Pro-tip: To truly take in the area the Chumash people called home, visit The Chumash Trail. It takes you straight up the steep shoulders of Mugu Peak and gives way to expansive views of the Santa Monica Mountains, the Ventura and Santa Barbara County coastlines, and the Channel Islands. This trail connected the rich tidelands of Mugu Lagoon with the gentle La Jolla Valley area, which was dotted with many Chumash villages.

The Chumash people ate seasonally—primarily gathering acorns, seeds, bulbs, roots, and nuts, as well as wild game like bears, seals, otters, shellfish, deer, and rabbits. The availability of both warm and cool climates, from both the water and the land, made way for rich resources and a strong connection to nature. Their homes (called ‘ap ‘ap) were built to be waterproof and made with local plant materials. Their baskets and mats were woven (these and beads were used for trade), and bones and plants were—and still are—used for tools and clothing to this day.

Art, Religion, Plants, & Stars

With revenue from the Chumash Casino Resort located in Santa Ynez Valley, the Santa Ynez Band of Chumash Indians continue to provide cultural enrichment programs that ensure their culture remains strong within the tribe and is preserved for future generations. Like their ancestors, whose art and games were designed to teach younger children about sportsmanship and useful skills for hunting and crafts, the programs and stories told today still aim to teach children about their relationship with nature and their cultural and religious beliefs.

The first-ever recorded chief of the Chumash was female, and women within the tribe were highly regarded. This is one of the many unique things about the Chumash—being a matrilocal society, men would move in with the wife’s family after marriage—and they were very well-versed in both astronomy and ethnobotany (the study of plants and the food, medicine, shelter, dyes, fibers, oils, resins, gums, soaps, waxes, latex, tannins, and contribution to the air we breathe that they provide). By studying the stars—the North Star, Polaris, being one of the most important figures to their culture—they were able to plant and prepare for changes in the climate in correspondence with the sun

Pro-tip: Explore the integral trade networks that were developed with the Yokuts in the southern San Joaquin Valley along the Santa Maria and Cuyama rivers at La Purisima Mission State Historic Park in Santa Maria Valley. This land is where many Chumash people called home. Here, you can learn more about the Central Chumash languages which became known as ‘Purísimeño,’ their trade networks, and how they applied their study of the stars and plants to everyday life.
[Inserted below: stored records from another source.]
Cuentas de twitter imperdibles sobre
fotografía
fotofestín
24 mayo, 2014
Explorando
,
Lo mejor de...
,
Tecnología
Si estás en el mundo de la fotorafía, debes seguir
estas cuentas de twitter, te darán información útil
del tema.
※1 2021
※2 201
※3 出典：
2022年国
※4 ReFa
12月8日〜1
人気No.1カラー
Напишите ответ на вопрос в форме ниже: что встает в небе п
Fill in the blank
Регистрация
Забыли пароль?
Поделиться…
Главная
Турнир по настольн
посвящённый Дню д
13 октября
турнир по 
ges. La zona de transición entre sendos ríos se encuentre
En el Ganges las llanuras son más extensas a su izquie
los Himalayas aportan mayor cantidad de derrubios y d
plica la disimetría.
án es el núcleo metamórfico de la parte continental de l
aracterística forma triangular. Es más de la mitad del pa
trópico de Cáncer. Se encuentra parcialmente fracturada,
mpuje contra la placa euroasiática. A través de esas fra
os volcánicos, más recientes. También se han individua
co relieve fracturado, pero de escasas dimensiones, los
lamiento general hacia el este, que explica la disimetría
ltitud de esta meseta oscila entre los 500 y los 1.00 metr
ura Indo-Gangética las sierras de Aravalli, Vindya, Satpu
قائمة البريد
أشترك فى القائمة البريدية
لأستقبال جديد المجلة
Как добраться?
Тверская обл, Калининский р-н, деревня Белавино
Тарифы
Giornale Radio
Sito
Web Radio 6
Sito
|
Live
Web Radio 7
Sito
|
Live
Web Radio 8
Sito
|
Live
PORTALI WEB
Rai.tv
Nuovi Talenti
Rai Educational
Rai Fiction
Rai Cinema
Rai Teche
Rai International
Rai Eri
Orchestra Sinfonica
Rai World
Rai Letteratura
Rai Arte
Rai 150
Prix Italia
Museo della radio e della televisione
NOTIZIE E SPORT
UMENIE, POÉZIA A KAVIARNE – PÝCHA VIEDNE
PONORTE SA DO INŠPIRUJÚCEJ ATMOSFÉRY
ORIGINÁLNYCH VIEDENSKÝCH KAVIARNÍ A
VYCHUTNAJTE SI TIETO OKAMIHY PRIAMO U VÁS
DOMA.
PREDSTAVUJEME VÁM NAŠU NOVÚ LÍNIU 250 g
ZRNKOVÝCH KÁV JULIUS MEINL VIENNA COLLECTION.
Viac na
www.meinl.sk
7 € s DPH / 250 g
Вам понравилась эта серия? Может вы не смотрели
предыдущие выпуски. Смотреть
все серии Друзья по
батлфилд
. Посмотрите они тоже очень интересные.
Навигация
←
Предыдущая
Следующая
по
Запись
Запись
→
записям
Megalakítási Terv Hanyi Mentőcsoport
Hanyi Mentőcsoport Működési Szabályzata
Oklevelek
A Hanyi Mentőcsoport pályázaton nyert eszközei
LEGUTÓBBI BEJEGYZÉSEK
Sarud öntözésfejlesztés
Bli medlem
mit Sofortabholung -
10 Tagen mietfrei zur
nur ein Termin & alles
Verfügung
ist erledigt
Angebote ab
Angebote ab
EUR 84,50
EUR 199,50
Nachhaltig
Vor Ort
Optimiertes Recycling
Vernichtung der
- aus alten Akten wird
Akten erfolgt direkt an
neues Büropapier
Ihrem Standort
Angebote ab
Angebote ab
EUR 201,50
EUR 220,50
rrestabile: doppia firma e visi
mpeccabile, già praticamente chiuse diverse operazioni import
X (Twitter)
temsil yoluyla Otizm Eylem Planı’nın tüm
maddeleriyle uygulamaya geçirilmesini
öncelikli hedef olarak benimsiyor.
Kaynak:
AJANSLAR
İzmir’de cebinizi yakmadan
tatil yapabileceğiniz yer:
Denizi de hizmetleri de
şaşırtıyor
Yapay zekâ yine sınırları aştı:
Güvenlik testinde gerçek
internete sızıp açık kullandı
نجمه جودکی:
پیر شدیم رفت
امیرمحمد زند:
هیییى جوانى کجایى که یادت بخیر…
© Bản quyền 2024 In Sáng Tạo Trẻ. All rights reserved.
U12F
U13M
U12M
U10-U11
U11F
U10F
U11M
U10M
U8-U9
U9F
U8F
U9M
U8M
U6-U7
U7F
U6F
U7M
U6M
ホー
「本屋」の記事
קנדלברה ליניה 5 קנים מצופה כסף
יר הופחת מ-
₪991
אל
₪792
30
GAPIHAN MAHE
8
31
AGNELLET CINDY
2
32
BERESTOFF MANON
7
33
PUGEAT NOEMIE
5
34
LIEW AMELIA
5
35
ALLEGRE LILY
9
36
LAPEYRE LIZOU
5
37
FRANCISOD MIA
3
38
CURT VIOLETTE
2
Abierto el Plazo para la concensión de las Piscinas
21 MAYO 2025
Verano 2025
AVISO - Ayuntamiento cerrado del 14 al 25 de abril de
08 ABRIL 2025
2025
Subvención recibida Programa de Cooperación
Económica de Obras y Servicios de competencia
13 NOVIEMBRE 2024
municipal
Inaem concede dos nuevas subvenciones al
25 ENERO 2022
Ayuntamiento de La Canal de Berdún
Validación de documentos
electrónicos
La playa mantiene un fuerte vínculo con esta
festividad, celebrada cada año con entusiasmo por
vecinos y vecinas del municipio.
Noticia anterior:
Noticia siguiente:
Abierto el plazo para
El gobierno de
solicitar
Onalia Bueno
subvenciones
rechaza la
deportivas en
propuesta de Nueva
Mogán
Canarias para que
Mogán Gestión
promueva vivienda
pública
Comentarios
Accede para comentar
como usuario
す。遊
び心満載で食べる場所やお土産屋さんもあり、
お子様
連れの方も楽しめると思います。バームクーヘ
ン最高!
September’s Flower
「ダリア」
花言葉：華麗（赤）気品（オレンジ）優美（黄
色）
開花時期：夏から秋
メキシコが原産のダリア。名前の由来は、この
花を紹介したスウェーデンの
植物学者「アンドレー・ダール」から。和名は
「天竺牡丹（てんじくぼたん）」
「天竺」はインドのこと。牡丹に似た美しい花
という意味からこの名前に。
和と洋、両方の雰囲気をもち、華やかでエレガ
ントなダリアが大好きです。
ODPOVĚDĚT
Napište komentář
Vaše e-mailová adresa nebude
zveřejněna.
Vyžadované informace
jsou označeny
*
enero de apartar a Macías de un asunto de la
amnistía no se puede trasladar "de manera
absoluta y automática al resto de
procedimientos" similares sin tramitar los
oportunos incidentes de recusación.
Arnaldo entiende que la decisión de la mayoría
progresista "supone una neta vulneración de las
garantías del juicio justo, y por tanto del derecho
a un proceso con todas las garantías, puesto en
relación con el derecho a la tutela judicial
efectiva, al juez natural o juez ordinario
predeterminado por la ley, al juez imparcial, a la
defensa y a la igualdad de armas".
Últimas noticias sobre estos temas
How the Chumash Shaped Santa Maria Valley

We have Chumash trade and travel routes to thank for what we know as Santa Maria Valley today. Trails that lead to salt and water used by these native peoples were used for military expeditions, tolls, and eventually became the modern Santa Maria Valley we know and love today.

Fun fact: In 2007, the Chairman of the Santa Ynez Band of Chumash Indians, Vincent Armenta, mapped the 1769 Gaspar de Portolá expedition through the region, resulting in Highway 154’s historic status and the updated title, “Chumash Highway.”

Chumash names are still used throughout the region, including Pismo, which was derived from the Chumash word for the asphaltum tar that seeps through natural fissures in the earth and sea floor. Hueneme and Malibu were also once the Chumash villages of Wene’me and Maliwu, too. Of the 21 missions along California’s Historic Mission Trail which are either on or near Highway 101, La Purisima Mission Historic State Park is the most fully restored and pays homage to the first inhabitants of California’s Central and Southern Coasts.

The Chumash’s influence on Santa Maria Valley can be seen just about everywhere you look, and we have so much to thank them for. Some of this can be found today in the artwork and paintings in the caves found in the rolling hills along the coastline. And, many cities throughout Santa Maria Valley and Santa Barbara County still use traditional Chumash names.

Their way of life and respect for the rich valley we call home is something tribal members work hard to preserve by sharing their culture and traditions throughout Santa Maria Valley and beyond.